# ТЕКСТ ДЛЯ УПРАЖНЕНИЯ

+-------+

Виктор Резунков: У нас звонки. Виктор из Москвы, мы вас слушаем.



Слушатель: По моему рейтингу передач, я считаю ту передачу, которую вы сейчас проводите, она первая, она – топ-передача. Виктор, говорят есть статистика, а есть ложь. Я считаю, самая высшая ложь это есть нынешняя российская социология. Их опросы вообще-то беззубые. Какие люди дают ответы, зависит от того, какие поставлены вопросы. Почему они не задали, например, такой вопрос: беспокоит ли людей отсутствие в России гражданского общества и засилье бюрократов? Второй вопрос: беспокоит люд людей то, что бюрократы пакуют Ходорковского, но если они могут паковать Ходорковского, богатейшего человека в мире, то что делать простому человеку? И по поводу бедности, в принципе, в студии очень оптимистично человек говорит, как будто у нас в России такая же социальная программа и такой же социализм, как в Америке и Германии. Почему беззубая такая социология, и почему правильные вопросы они не задают?



Виктор Резунков: Вы в большей степени правы, но мы не будем сейчас обсуждать социологию как науку и ее роль и значение в обществе, потому что этот вопрос совсем не касается в данном случае. На самом деле, я с вами не соглашусь, Виктор, что социология беззубая. Даже в тех опросах, которые мы сейчас обсуждаем, вы говорили об обществе, об отсутствии национальной идеи. Бездуховность общества, кстати, волнует 12% россиян, а отсутствие национальной идеи волнует 10%. То есть они считают вот эти две проблемы основными. А по поводу социологии Татьяна вам может ответить. Социология совершенно не беззубая.

+-------+

# СОДЕРЖИМОЕ НАБОРА ДАННЫХ
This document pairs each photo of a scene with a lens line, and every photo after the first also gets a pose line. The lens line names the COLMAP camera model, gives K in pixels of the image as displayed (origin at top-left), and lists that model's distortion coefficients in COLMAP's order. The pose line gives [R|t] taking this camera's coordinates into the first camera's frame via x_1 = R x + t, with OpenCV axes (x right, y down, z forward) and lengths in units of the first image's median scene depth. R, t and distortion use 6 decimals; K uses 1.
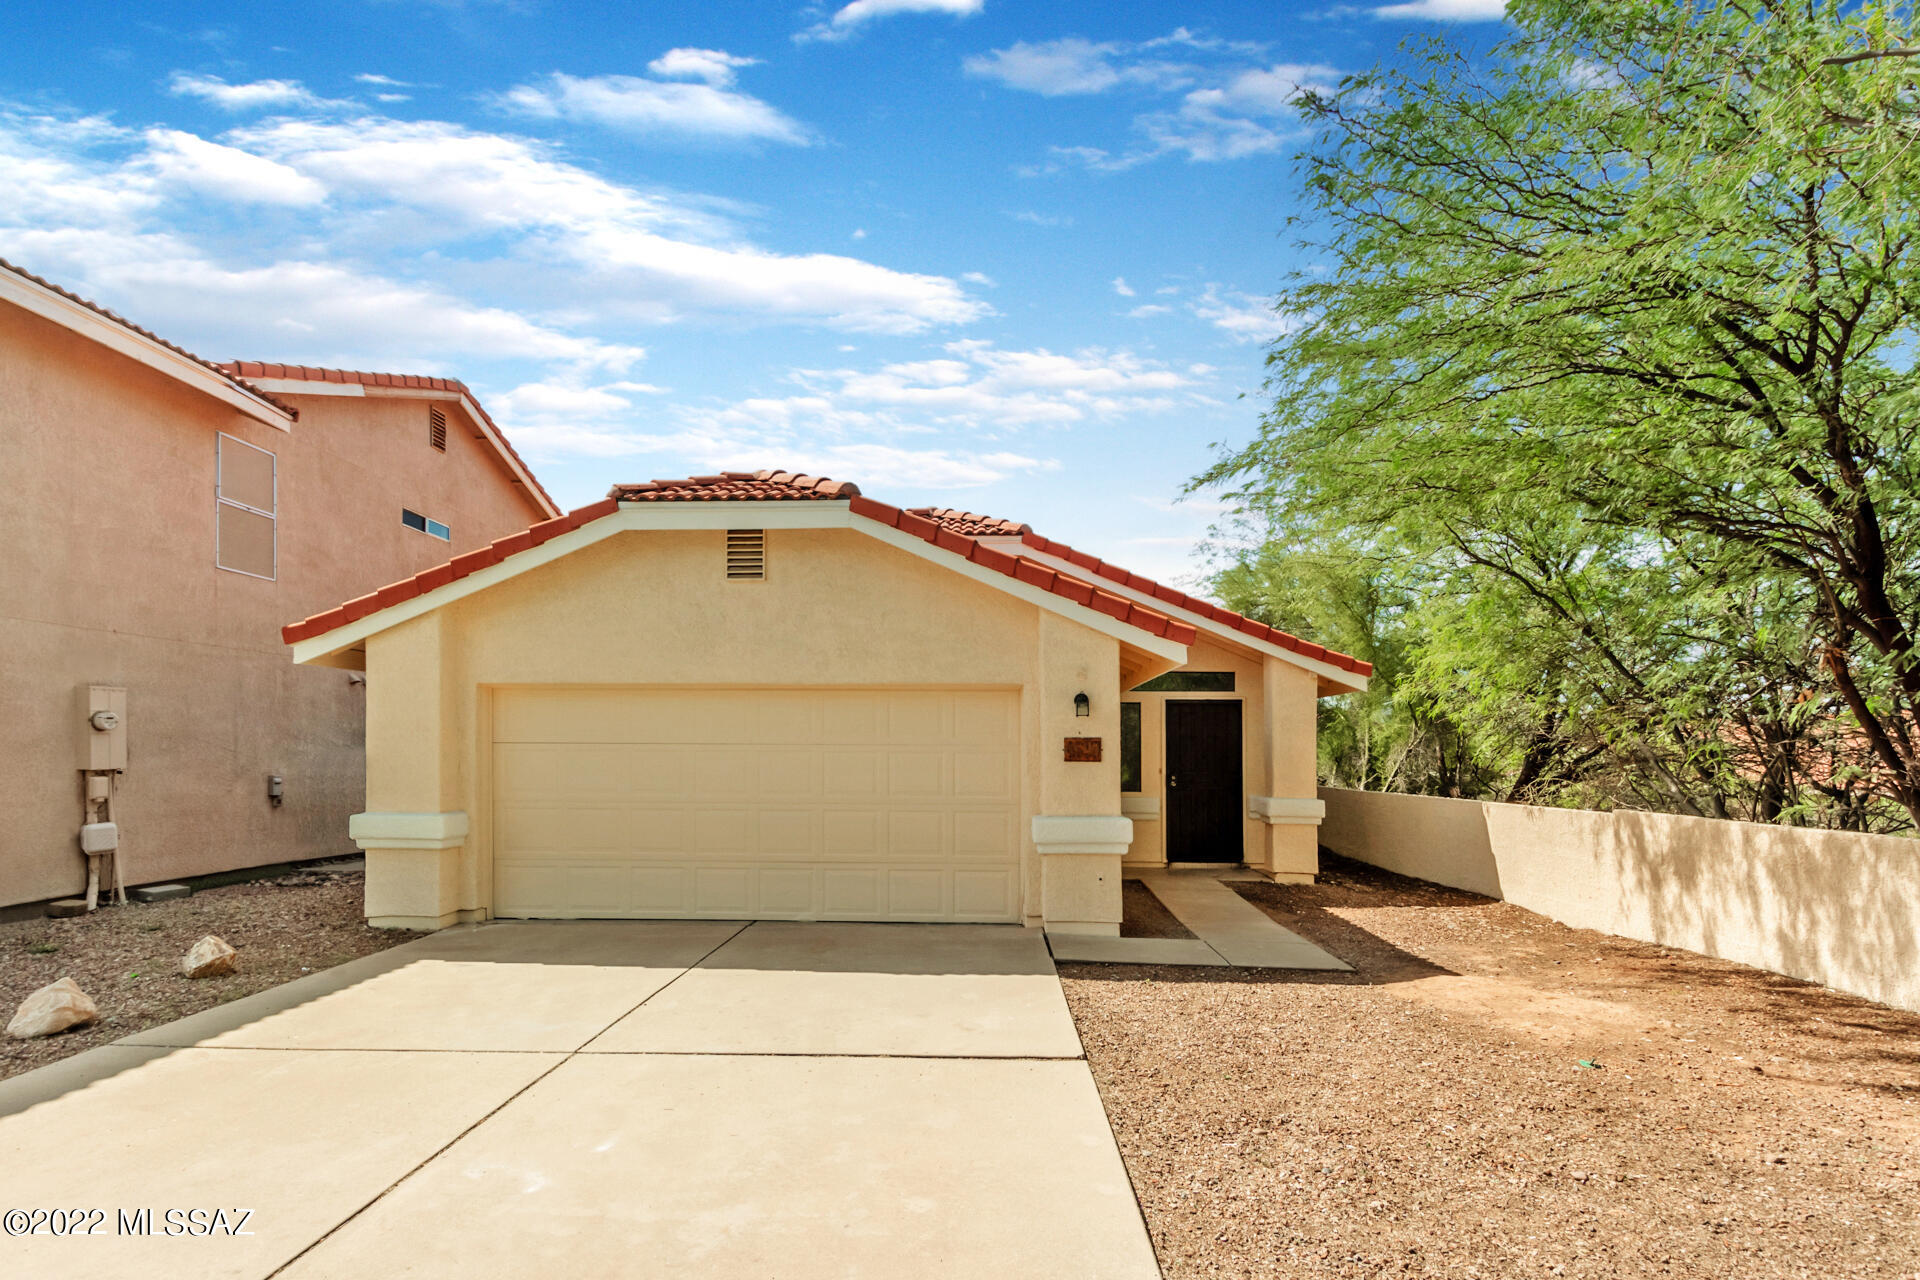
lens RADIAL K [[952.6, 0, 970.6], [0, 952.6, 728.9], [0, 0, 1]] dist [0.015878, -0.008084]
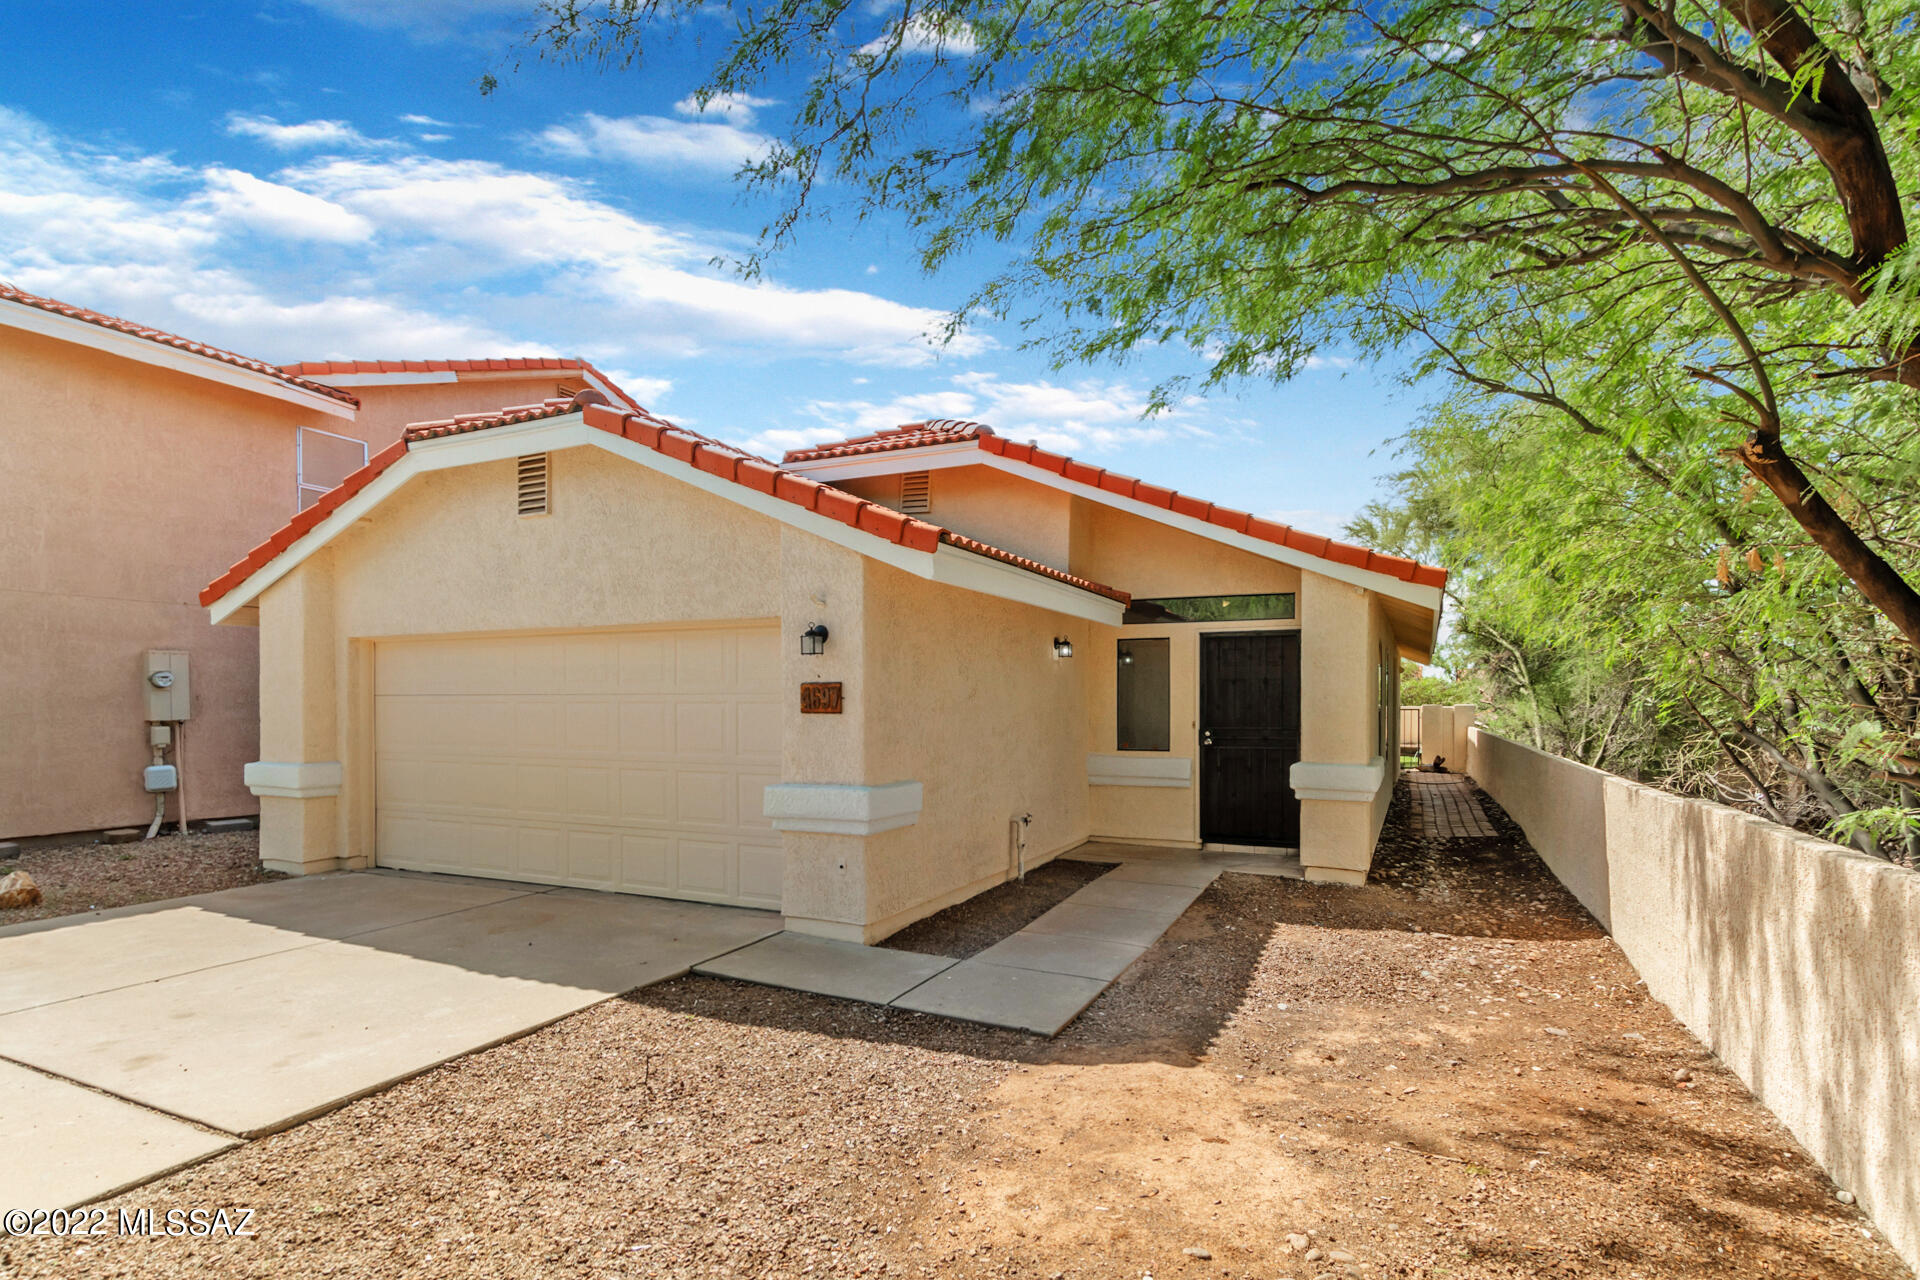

+-------+

# ЗАДАНИЯ
a: Сколько процентов россиян, по словам Виктора Резункова в расшифровке эфира, волнует отсутствие национальной идеи?
b: Перепишите слово в слово кусок расшифровки эфира: начните с места, где стоят слова «Слушатель: По моему», и остановитесь после слов «они не задают?».

# ОТВЕТЫ К ЗАДАНИЯМ
a: 10%.

b:
Слушатель: По моему рейтингу передач, я считаю ту передачу, которую вы сейчас проводите, она первая, она – топ-передача. Виктор, говорят есть статистика, а есть ложь. Я считаю, самая высшая ложь это есть нынешняя российская социология. Их опросы вообще-то беззубые. Какие люди дают ответы, зависит от того, какие поставлены вопросы. Почему они не задали, например, такой вопрос: беспокоит ли людей отсутствие в России гражданского общества и засилье бюрократов? Второй вопрос: беспокоит люд людей то, что бюрократы пакуют Ходорковского, но если они могут паковать Ходорковского, богатейшего человека в мире, то что делать простому человеку? И по поводу бедности, в принципе, в студии очень оптимистично человек говорит, как будто у нас в России такая же социальная программа и такой же социализм, как в Америке и Германии. Почему беззубая такая социология, и почему правильные вопросы они не задают?